Na quarta-feira (7), o presidente Jair Bolsonaro já havia anunciado em suas redes sociais que tinha encaminhado, de forma oficial, a indicação de Oliveira ao cargo.

Jorge Oliveira foi oficialmente indicado à vaga no TCU pelo presidente Jair Bolsonaro- Foto: Fabio Rodrigues Pozzebom/Agência Brasil/ND
“Encaminhei mensagem para o Senado Federal indicando o major R/1 PMDF, atual Ministro da Secretaria-Geral, Jorge Oliveira, para exercer o cargo de Ministro do Tribunal de Contas da União”, postou Bolsonaro no Twitter.

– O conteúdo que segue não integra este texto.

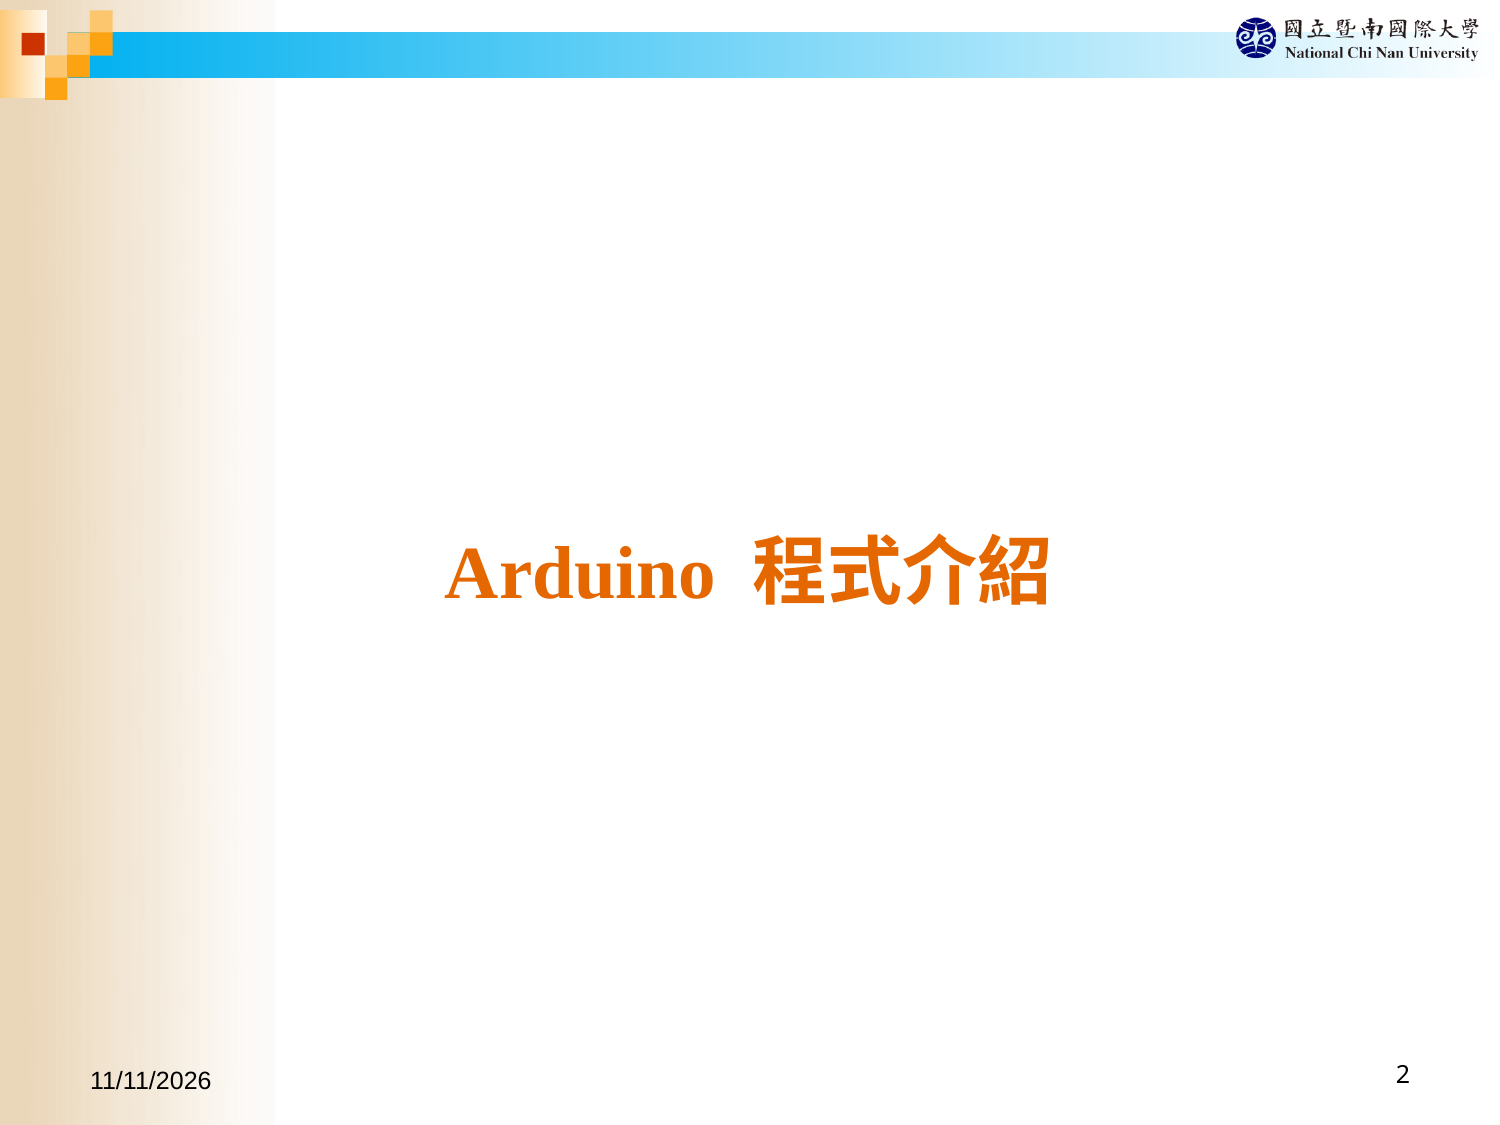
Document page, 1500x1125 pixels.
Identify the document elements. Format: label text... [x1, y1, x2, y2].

slide_number 2 [1074, 1025, 1425, 1100]
title Arduino 程式介紹 [230, 456, 1268, 682]
picture [1234, 10, 1485, 67]
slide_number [75, 1024, 425, 1103]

– Encaminhei mensagem para o Senado Federal indicando o Maj R/1 PMDF, atual Ministro da Secretaria Geral, Jorge Oliveira para exercer o cargo de Ministro do Tribunal de Contas da União. pic.twitter.com/9HeASQJjPZ
— Jair M. Bolsonaro (@jairbolsonaro) October 7, 2020
Oliveira é advogado e da reserva da Polícia Militar do Distrito Federal. Trabalhou como assessor no gabinete do então deputado federal Jair Bolsonaro e do também deputado federal Eduardo Bolsonaro, filho do presidente. Foi nomeado ministro-chefe da Secretaria-Geral da Presidência em junho do ano passado, no lugar do general Floriano Peixoto Neto.
Para assumir uma vaga no TCU, Jorge Oliveira ainda precisará passar por uma sabatina, prevista para o próximo dia 20, e ser aprovado em plenário pelo Senado Federal. Ele deverá substituir o atual presidente do tribunal, José Múcio Monteiro, que vai se aposentar, mas ainda ficará na função até o dia 31 de dezembro, quando completará seu mandato à frente do órgão.
O TCU é o órgão de controle externo do governo federal e auxilia o Congresso Nacional no acompanhamento da execução orçamentária e financeira do país, realizando auditorias e podendo aprovar ou rejeitar as contas públicas da União.
O colegiado é composto por nove ministros: seis são indicados pelo Congresso Nacional, um pelo presidente da República e dois são escolhidos entre auditores e membros do Ministério Público que atua junto ao tribunal.